Automated System Monitoring Failures Lead to $1 Million FINRA Fine
Automated System Monitoring Failures Lead to $1 Million FINRA Fine
FINRA’s recent settlement with member Velocity Clearing, LLC spotlights supervisory priorities, serving as another reminder that even amid shifting SEC priorities and resource allocation, FINRA continues to impose significant fines for supervisory deficiencies.
On September 30, 2025, FINRA issued a Letter of Acceptance, Waiver, and Consent (“AWC”) to Velocity Clearing, LLC (“Velocity”), a broker-dealer, finding violations of Rules 3110 (adequate supervisory systems) and 2010 (high standards of commercial honor) from December 2019 to the present. FINRA determined that Velocity failed to establish, maintain, and enforce supervisory systems and written supervisory procedures reasonably designed to detect manipulative trading by customers. The settlement imposes a censure, a $1,000,000 fine (with $81,056 payable to FINRA and the remainder to a set of U.S. equities exchanges), and a requirement to engage an independent consultant to improve Velocity’s policies and procedures.
FINRA found Velocity’s supervisory procedures were inadequate. Velocity’s written supervisory procedures required the firm to monitor for fraudulent devices or schemes but did not specify what factors reviewers should consider, whether to assess patterns over time, how to document dispositions, or when or how to escalate alerts for a principal’s second‑level review. As a result of these failures, FINRA found the supervisory program was not “reasonably designed” to achieve compliance with applicable securities laws and regulations, and with applicable FINRA rules under Rule 3110.
Principally, FINRA determined that Velocity failed to adequately configure its automated compliance systems. From December 2019 through December 2022, the firm failed to enable its vendor system’s prearranged‑trading surveillance—even after receiving peer inquiries concerning more than 40 customers. FINRA alleged that when that module eventually was turned on, it promptly generated more than 10,000 alerts, which the firm never reviewed.
At other times, Velocity’s system generated nearly 150,000 alerts for potentially manipulative activity (including cross trades, spoofing, layering, and wash trading) by its customers. FINRA found the firm closed more than 147,000 of those alerts (98%) without any investigation, with approximately one‑third closed on the same day the alert was generated. FINRA observed that the firm’s staff sometimes closed hundreds or thousands of alerts in a single day without appearing to conduct any review or escalation, and there was no supervisory review of the alerts or the process for clearing the alerts after closure. Some alerts were never addressed.

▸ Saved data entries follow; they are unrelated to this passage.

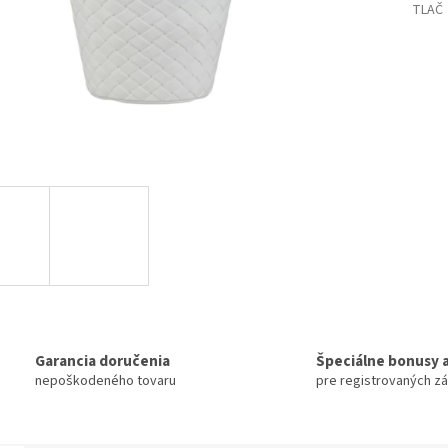
TLAČ
Garancia doručenia
Špeciálne bonusy a
nepoškodeného tovaru
pre registrovaných z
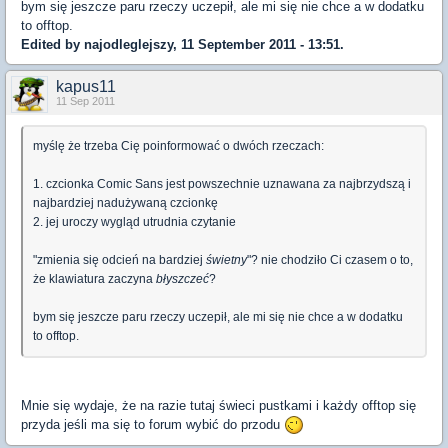
bym się jeszcze paru rzeczy uczepił, ale mi się nie chce a w dodatku
to offtop.
Edited by najodleglejszy, 11 September 2011 - 13:51.
kapus11
11 Sep 2011
myślę że trzeba Cię poinformować o dwóch rzeczach:
1. czcionka Comic Sans jest powszechnie uznawana za najbrzydszą i
najbardziej nadużywaną czcionkę
2. jej uroczy wygląd utrudnia czytanie
"zmienia się odcień na bardziej
świetny
"? nie chodziło Ci czasem o to,
że klawiatura zaczyna
błyszczeć
?
bym się jeszcze paru rzeczy uczepił, ale mi się nie chce a w dodatku
to offtop.
Mnie się wydaje, że na razie tutaj świeci pustkami i każdy offtop się
przyda jeśli ma się to forum wybić do przodu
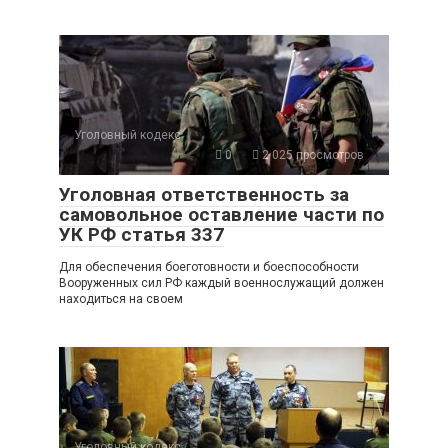
Уголовный кодекс
0
2 025 просмотров
Уголовная ответственность за
самовольное оставление части по
УК РФ статья 337
Для обеспечения боеготовности и боеспособности
Вооруженных сил РФ каждый военнослужащий должен
находиться на своем
Уголовный кодекс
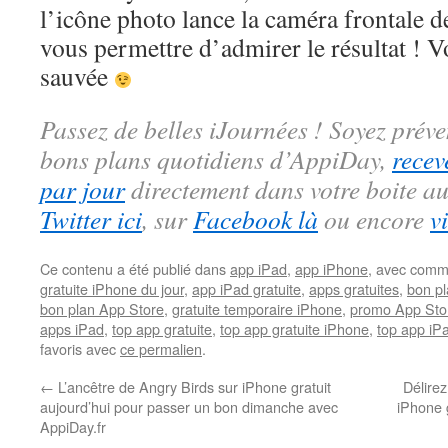
l’icône photo lance la caméra frontale d
vous permettre d’admirer le résultat ! Vo
sauvée
Passez de belles iJournées ! Soyez préve
bons plans quotidiens d’AppiDay,
recev
par jour
directement dans votre boite au
Twitter ici
, sur
Facebook là
ou encore
v
Ce contenu a été publié dans
app iPad
,
app iPhone
, avec comm
gratuite iPhone du jour
,
app iPad gratuite
,
apps gratuites
,
bon pl
bon plan App Store
,
gratuite temporaire iPhone
,
promo App Sto
apps iPad
,
top app gratuite
,
top app gratuite iPhone
,
top app iPa
favoris avec
ce permalien
.
←
L’ancêtre de Angry Birds sur iPhone gratuit
Délirez
aujourd’hui pour passer un bon dimanche avec
iPhone 
AppiDay.fr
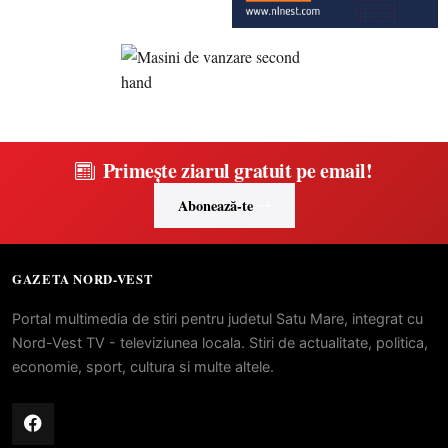
Primește ziarul gratuit pe email!
Abonează-te
GAZETA NORD-VEST
Portal multimedia de stiri pentru judetul Satu Mare, integrat cu
Nord-Vest TV - televiziunea locala. Stiri de actualitate, politica,
economie, sport, cultura si multe altele.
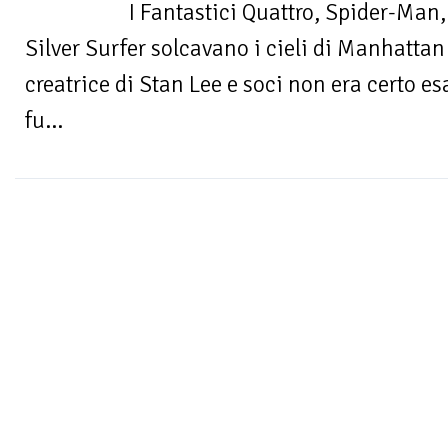
I Fantastici Quattro, Spider-Man,
Silver Surfer solcavano i cieli di Manhatta
creatrice di Stan Lee e soci non era certo 
fu...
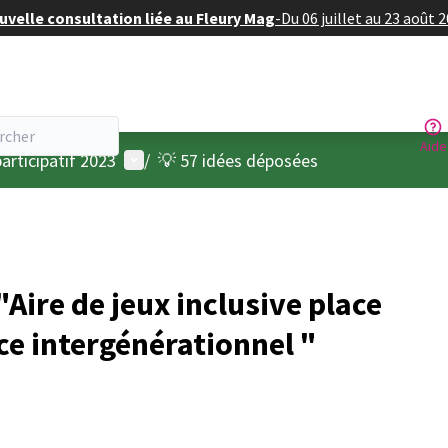
velle consultation liée au Fleury Mag
-
Du 06 juillet au 23 août 
Aide
Menu utilisateur
articipatif 2023
/
💡 57 idées déposées
ire de jeux inclusive place
ce intergénérationnel "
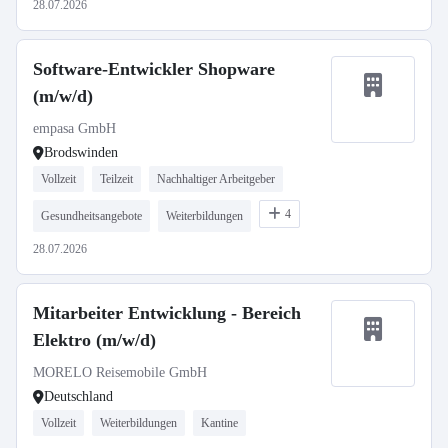
28.07.2026
Software-Entwickler Shopware
(m/w/d)
empasa GmbH
Brodswinden
Vollzeit
Teilzeit
Nachhaltiger Arbeitgeber
4
Gesundheitsangebote
Weiterbildungen
28.07.2026
Mitarbeiter Entwicklung - Bereich
Elektro (m/w/d)
MORELO Reisemobile GmbH
Deutschland
Vollzeit
Weiterbildungen
Kantine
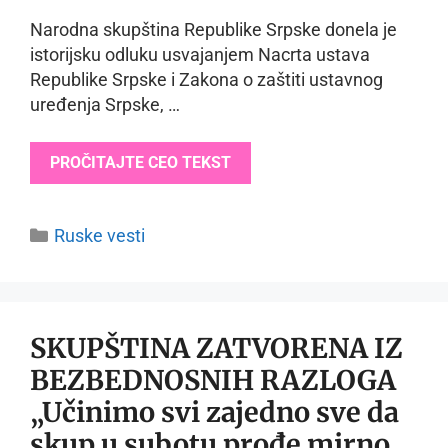
Narodna skupština Republike Srpske donela je
istorijsku odluku usvajanjem Nacrta ustava
Republike Srpske i Zakona o zaštiti ustavnog
uređenja Srpske, …
PROČITAJTE CEO TEKST
Categories
Ruske vesti
SKUPŠTINA ZATVORENA IZ
BEZBEDNOSNIH RAZLOGA
„Učinimo svi zajedno sve da
skup u subotu prođe mirno,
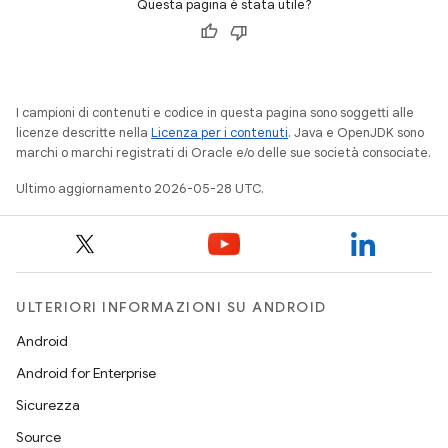
Questa pagina è stata utile?
I campioni di contenuti e codice in questa pagina sono soggetti alle
licenze descritte nella
Licenza per i contenuti
. Java e OpenJDK sono
marchi o marchi registrati di Oracle e/o delle sue società consociate.
Ultimo aggiornamento 2026-05-28 UTC.
ULTERIORI INFORMAZIONI SU ANDROID
Android
Android for Enterprise
Sicurezza
Source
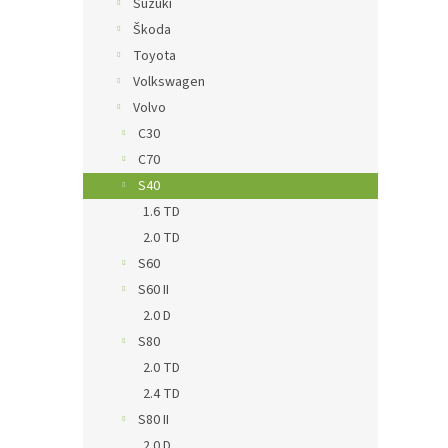
Suzuki
Škoda
Toyota
Volkswagen
Volvo
C30
C70
S40
1.6 TD
2.0 TD
S60
S60 II
2.0 D
S80
2.0 TD
2.4 TD
S80 II
2.0 D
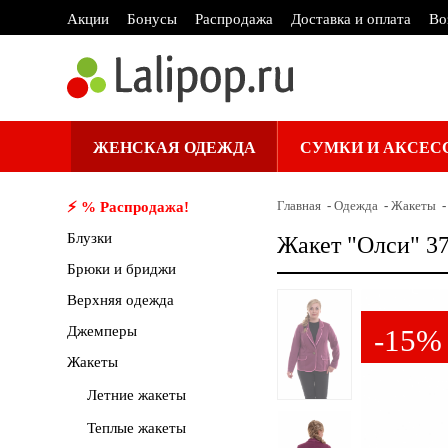
Акции
Бонусы
Распродажа
Доставка и оплата
Во
ЖЕНСКАЯ ОДЕЖДА
СУМКИ И АКСЕС
Главная
Одежда
Жакеты
⚡️ % Распродажа!
Блузки
Жакет "Олси" 3
Брюки и бриджи
Верхняя одежда
Джемперы
-15%
Жакеты
Летние жакеты
Теплые жакеты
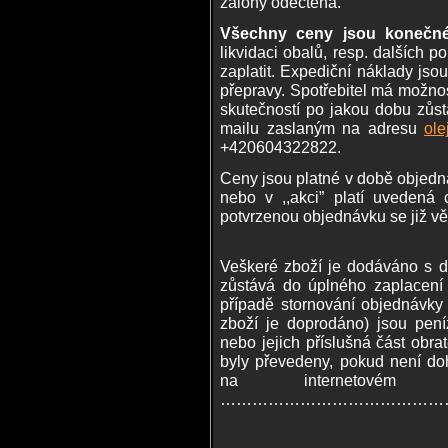
zálohy odečtena.
Všechny ceny jsou konečn
likvidaci obalů, resp. dalších p
zaplatit. Expediční náklady js
přepravy. Spotřebitel má možn
skutečností po jakou dobu zůstá
mailu zaslaným na adresu
ole
+420604322822.
Ceny jsou platné v době objedná
nebo v ,,akci” platí uveden
potvrzenou objednávku se již v
Veškeré zboží je dodáváno s 
zůstává do úplného zaplacení 
případě stornování objednávky 
zboží je doprodáno) jsou pen
nebo jejich příslušná část obra
byly převedeny, pokud není d
na internetovém 
………………………………………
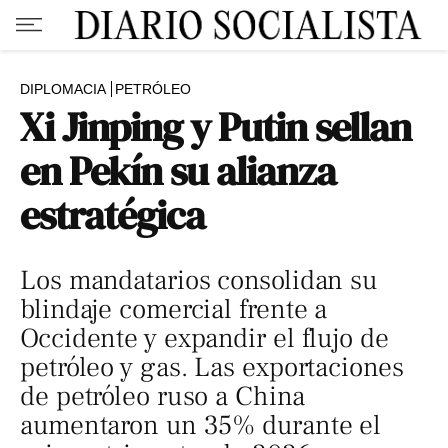
DIPLOMACIA
PETRÓLEO
Xi Jinping y Putin sellan
en Pekín su alianza
estratégica
Los mandatarios consolidan su
blindaje comercial frente a
Occidente y expandir el flujo de
petróleo y gas. Las exportaciones
de petróleo ruso a China
aumentaron un 35% durante el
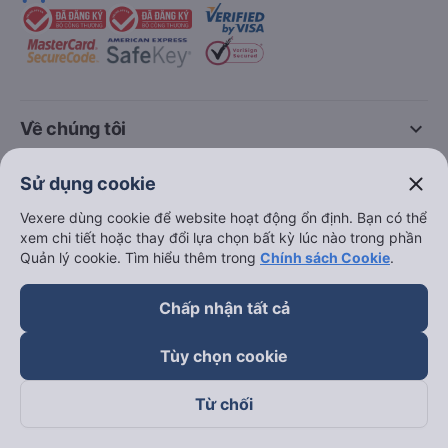
keyboard_arrow_down
Về chúng tôi
close
Sử dụng cookie
keyboard_arrow_down
Hỗ trợ
Vexere dùng cookie để website hoạt động ổn định. Bạn có thể
xem chi tiết hoặc thay đổi lựa chọn bất kỳ lúc nào trong phần
keyboard_arrow_down
Trở thành đối tác
Quản lý cookie. Tìm hiểu thêm trong
Chính sách Cookie
.
Đối tác thanh toán
Chấp nhận tất cả
Tùy chọn cookie
Từ chối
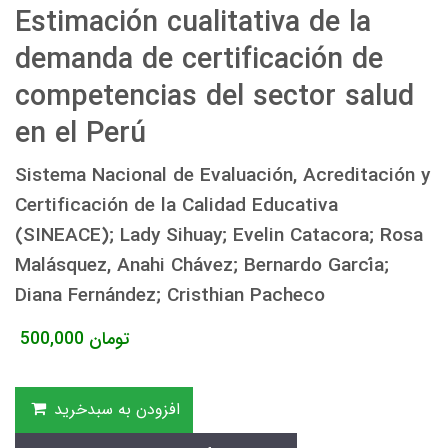
Estimación cualitativa de la
demanda de certificación de
competencias del sector salud
en el Perú
Sistema Nacional de Evaluación, Acreditación y
Certificación de la Calidad Educativa
(SINEACE); Lady Sihuay; Evelin Catacora; Rosa
Malásquez, Anahi Chávez; Bernardo García;
Diana Fernández; Cristhian Pacheco
تومان
500,000
افزودن به سبدخرید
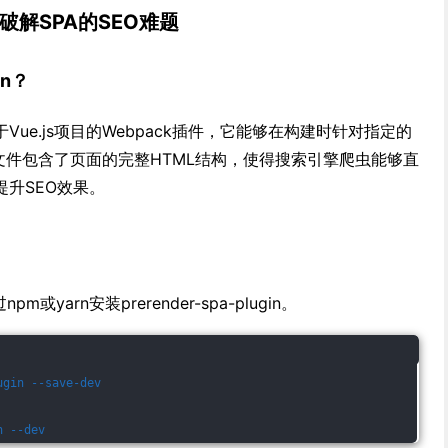
in：破解SPA的SEO难题
in？
是一个用于Vue.js项目的Webpack插件，它能够在构建时针对指定的
文件包含了页面的完整HTML结构，使得搜索引擎爬虫能够直
升SEO效果。
或yarn安装prerender-spa-plugin。
ugin --save-dev
n --dev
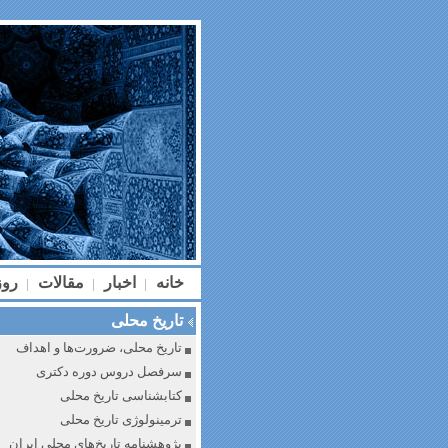
خانه
اخبار
مقالات
رو
|
|
|
تاریخ محلی
تاریخ محلی، ضرورت‌ها و اهداف
سرفصل دروس دوره دکتری
کتابشناسی تاریخ محلی
ترمینولوژی تاریخ محلی
پژوهشنامه تاریخ‌های محلی ایران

FINRA noted that inadequate staffing and training compounded the problem. For part of the period, a single associated person—with other duties—handled alert review; later, the firm added compliance staff, but FINRA found staffing was still inadequate and noted no written guidance or training was provided. The combination of volume, staffing, and training gaps prevented reasonable reviews and follow‑up. FINRA found that these failures violated Rule 3110, which states that “[f]inal responsibility for proper supervision shall rest with the member . . . ” and requires that supervisory system provide, at a minimum, in part reasonable efforts to determine that all supervisory personnel are qualified, either by virtue of experience or training, to carry out their assigned responsibilities.
In July 2023, Velocity replaced its surveillance platform. The new system produced approximately 15.2 million alerts (including for layering, spoofing, and wash trading). The firm closed nearly all without investigation, and as of early 2025, over 5.2 million alerts remained unreviewed. FINRA concluded that the supervisory failings persisted despite the platform change, viewing Velocity as a recidivist.
FINRA expects surveillance systems to operate effectively, with proper configuration, adequate staffing, and active oversight. Failures such as disabled functions, mass alert closures, or persistent alert backlogs may evidence violations of Rules 3110 and 2010. Firms that lack tailored written supervisory procedures, alert escalation processes, or adequate alert review capacity risk substantial penalties and the imposition of independent consultants in FINRA enforcement actions.